MATERIAL PROVIDED>
------------------------------------------------

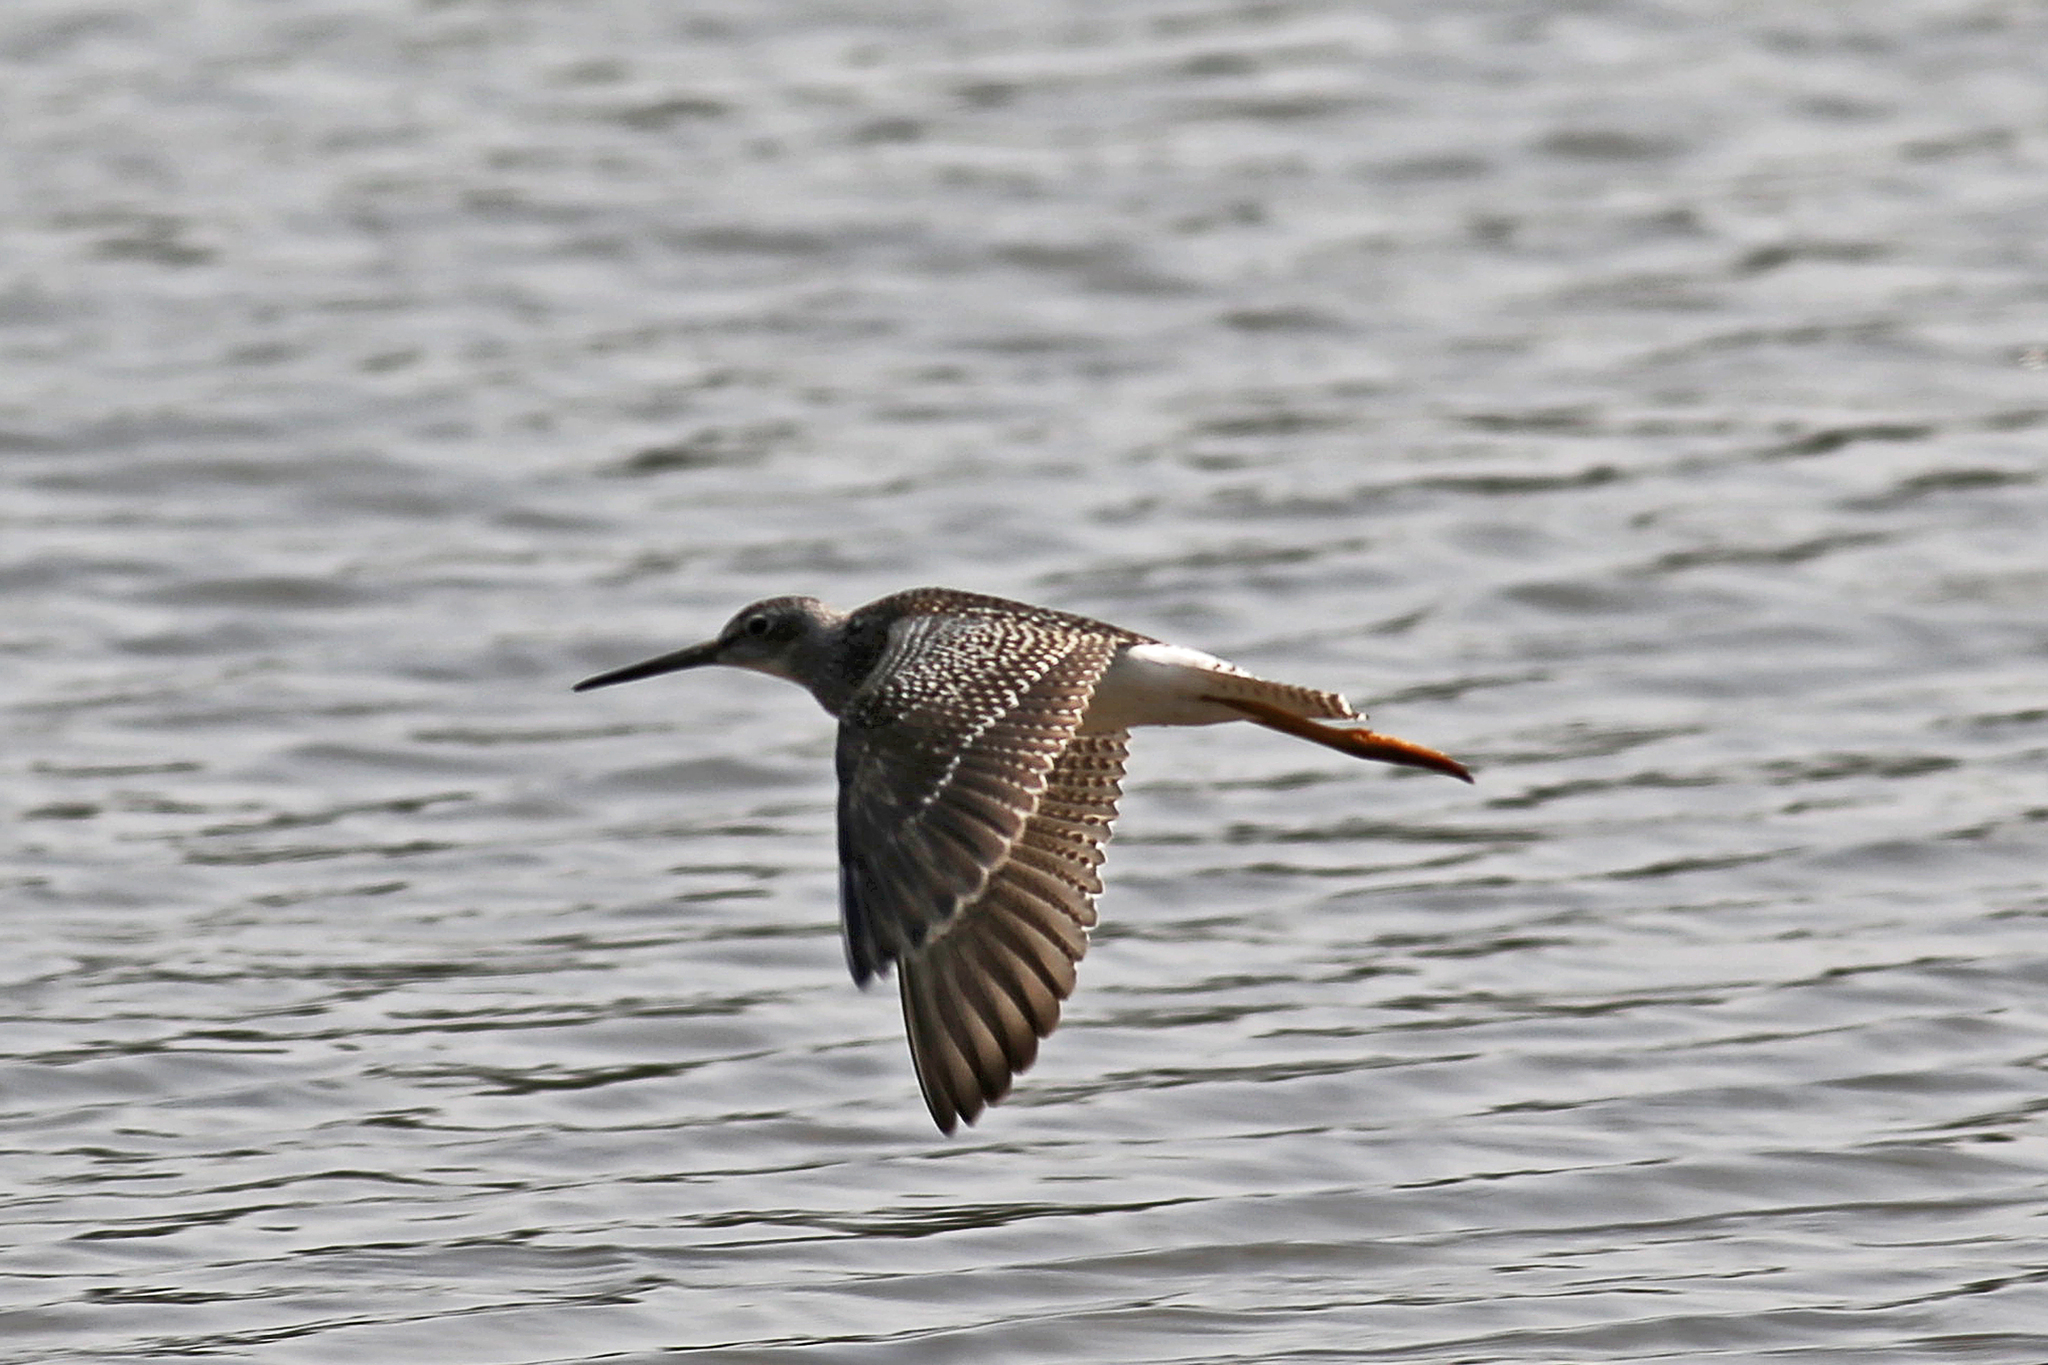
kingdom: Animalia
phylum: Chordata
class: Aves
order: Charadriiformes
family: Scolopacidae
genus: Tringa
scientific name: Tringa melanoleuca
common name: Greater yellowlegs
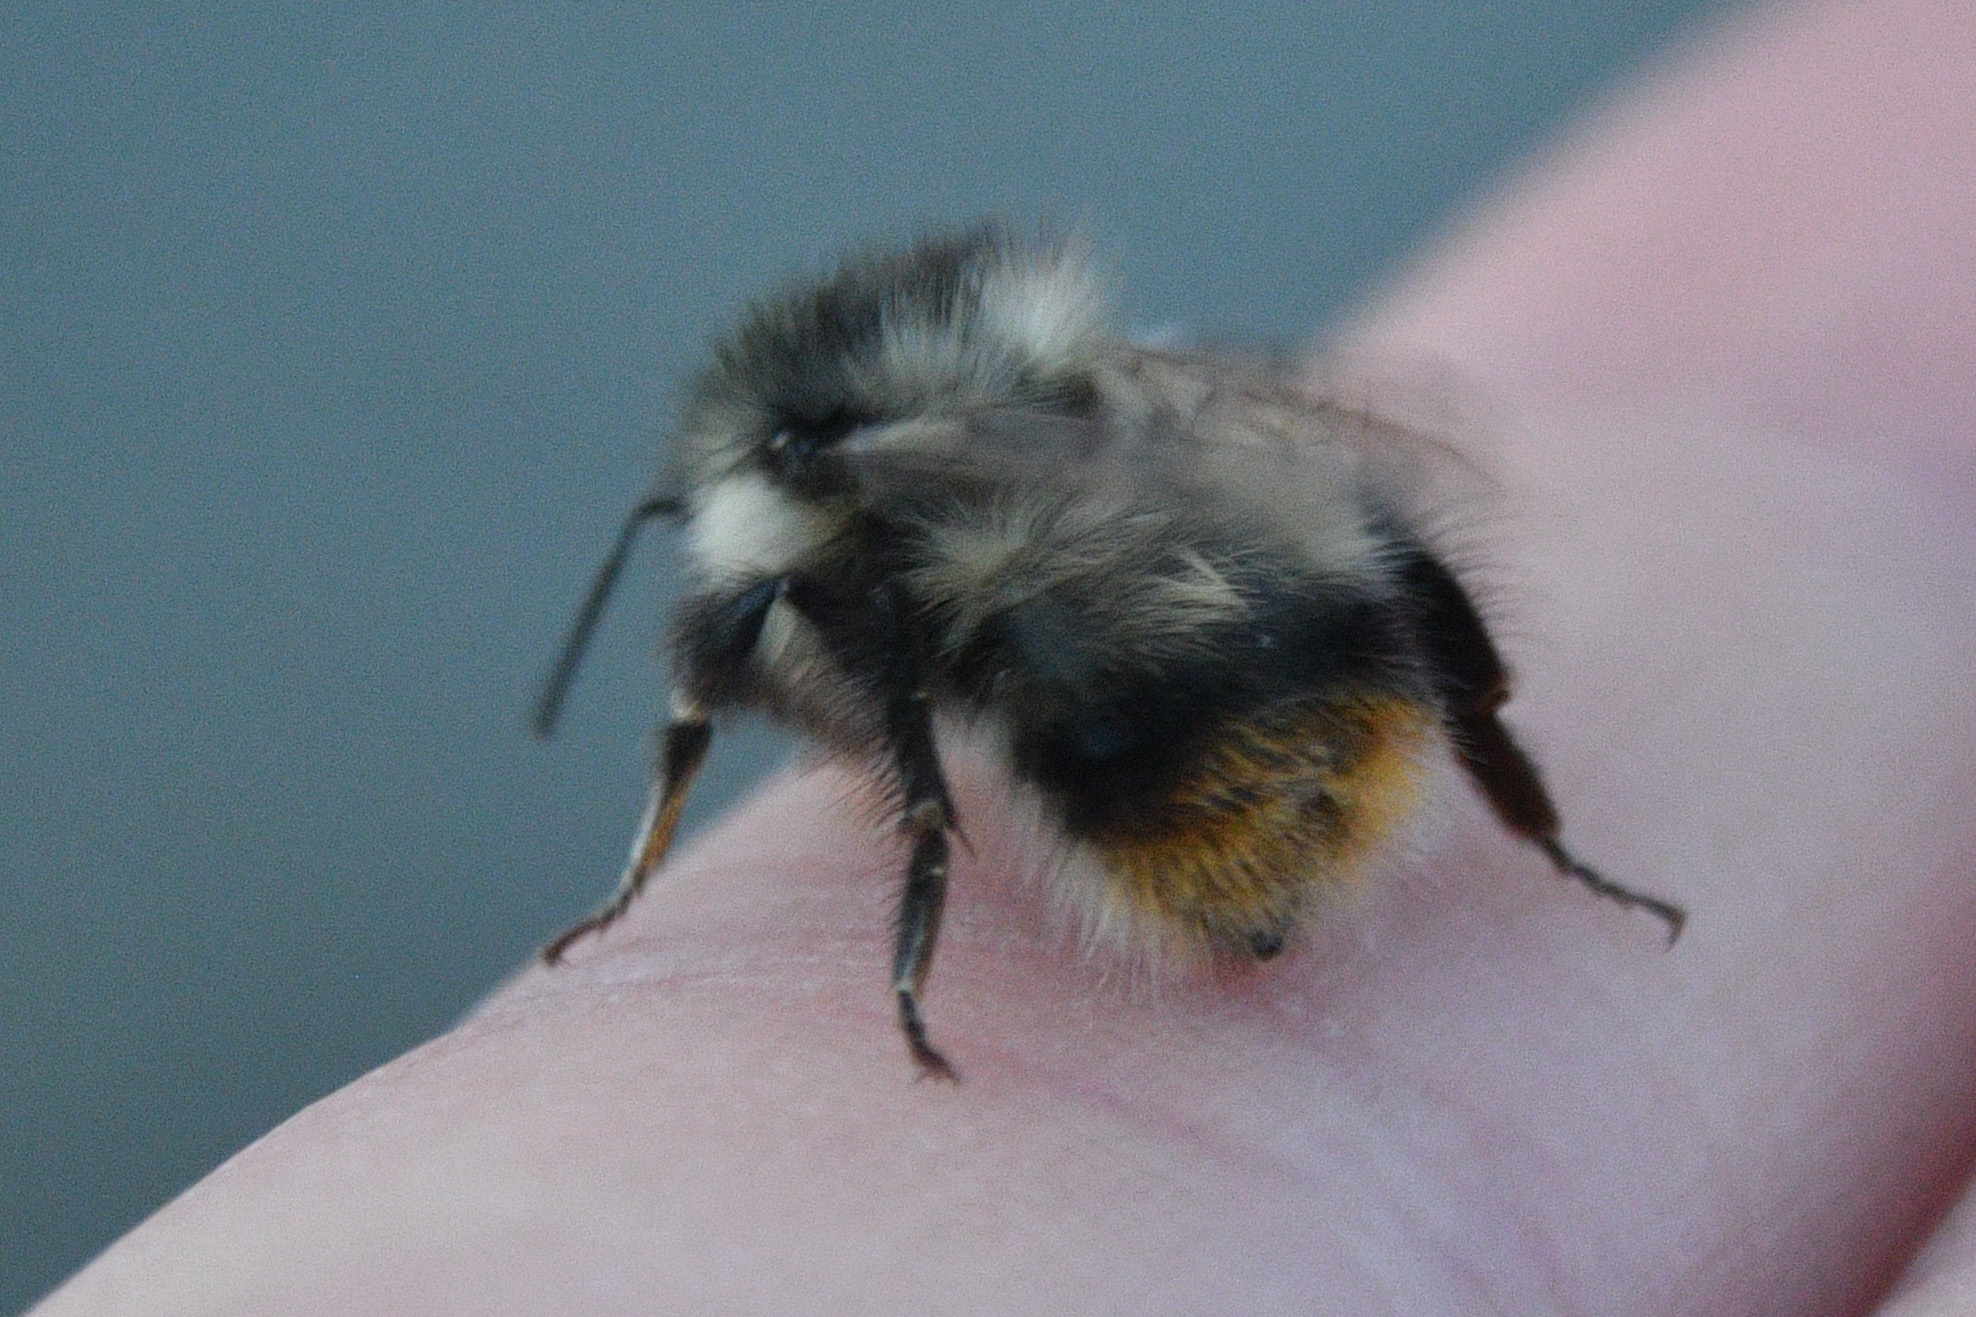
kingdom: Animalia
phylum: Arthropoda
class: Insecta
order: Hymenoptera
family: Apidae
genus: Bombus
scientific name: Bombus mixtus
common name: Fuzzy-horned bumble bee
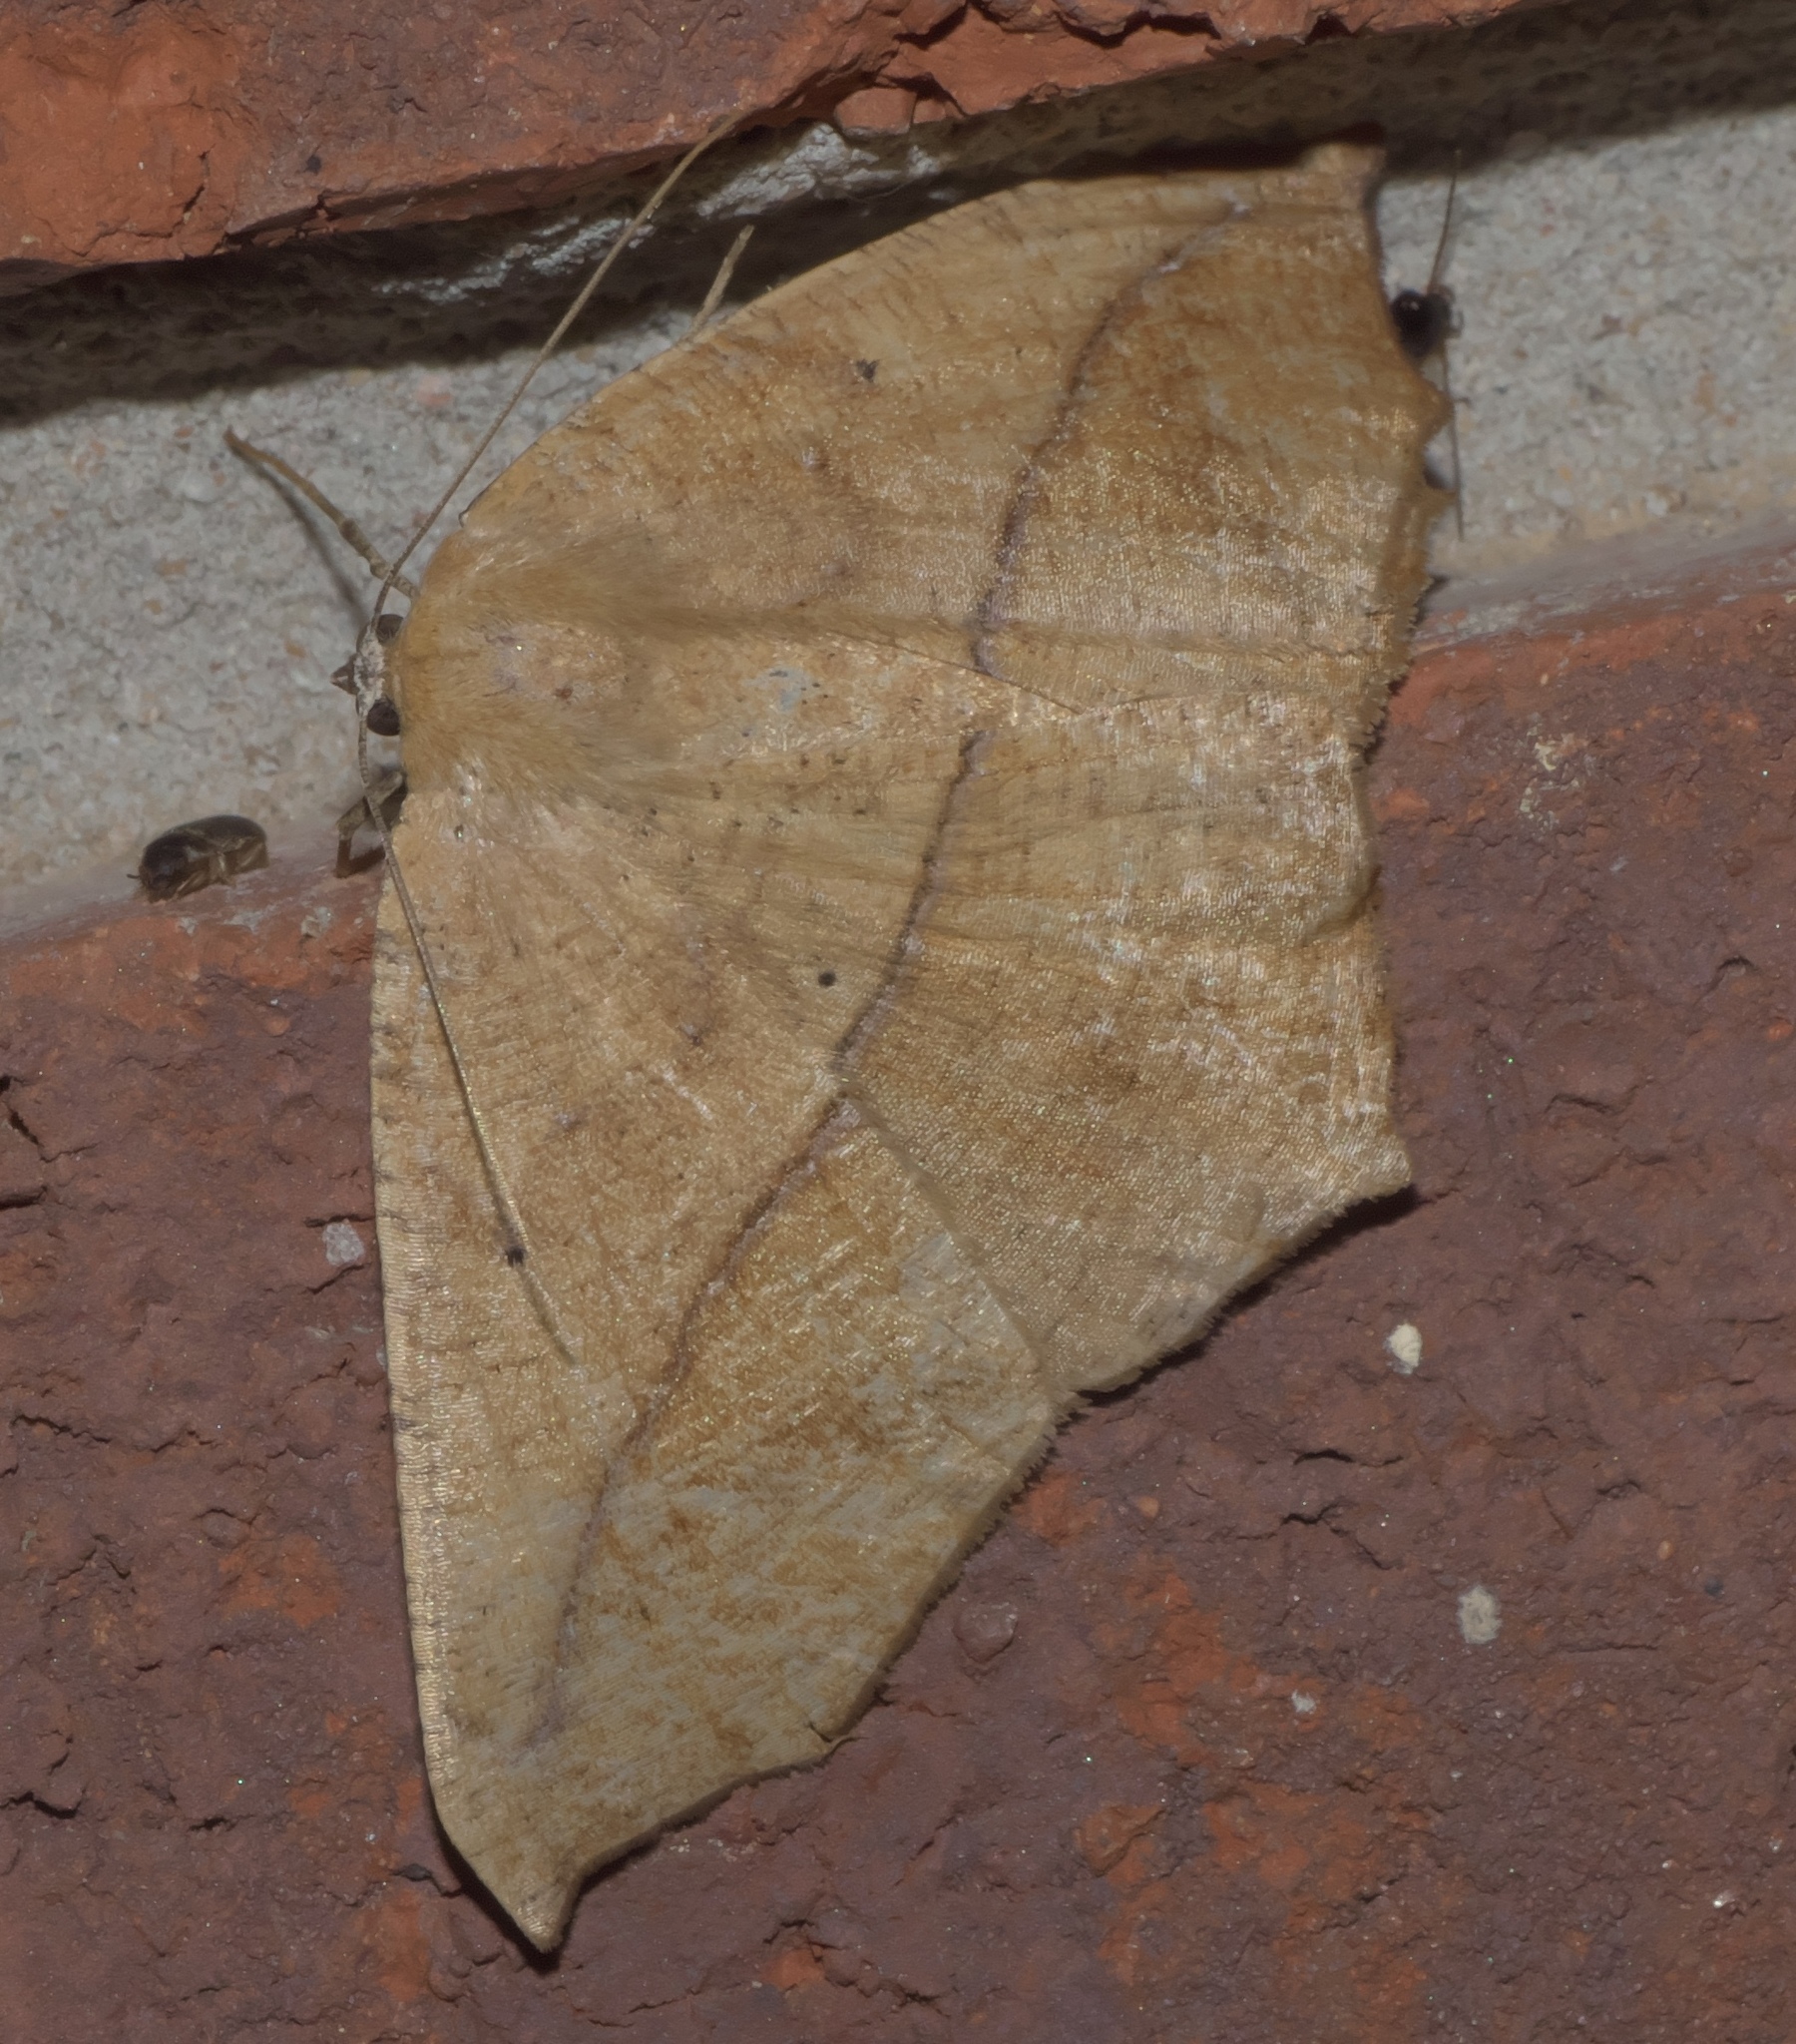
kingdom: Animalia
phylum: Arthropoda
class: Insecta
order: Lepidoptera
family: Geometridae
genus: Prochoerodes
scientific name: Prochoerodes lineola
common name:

------------------------------------------------

WHAT TO PRODUCE> Copy out every naming line in all the entries above, from kingdom through common name, word for word. Leave out the pictures.

FULL RESPONSE>
kingdom: Animalia
phylum: Chordata
class: Aves
order: Charadriiformes
family: Scolopacidae
genus: Tringa
scientific name: Tringa melanoleuca
common name: Greater yellowlegs
kingdom: Animalia
phylum: Arthropoda
class: Insecta
order: Hymenoptera
family: Apidae
genus: Bombus
scientific name: Bombus mixtus
common name: Fuzzy-horned bumble bee
kingdom: Animalia
phylum: Arthropoda
class: Insecta
order: Lepidoptera
family: Geometridae
genus: Prochoerodes
scientific name: Prochoerodes lineola
common name:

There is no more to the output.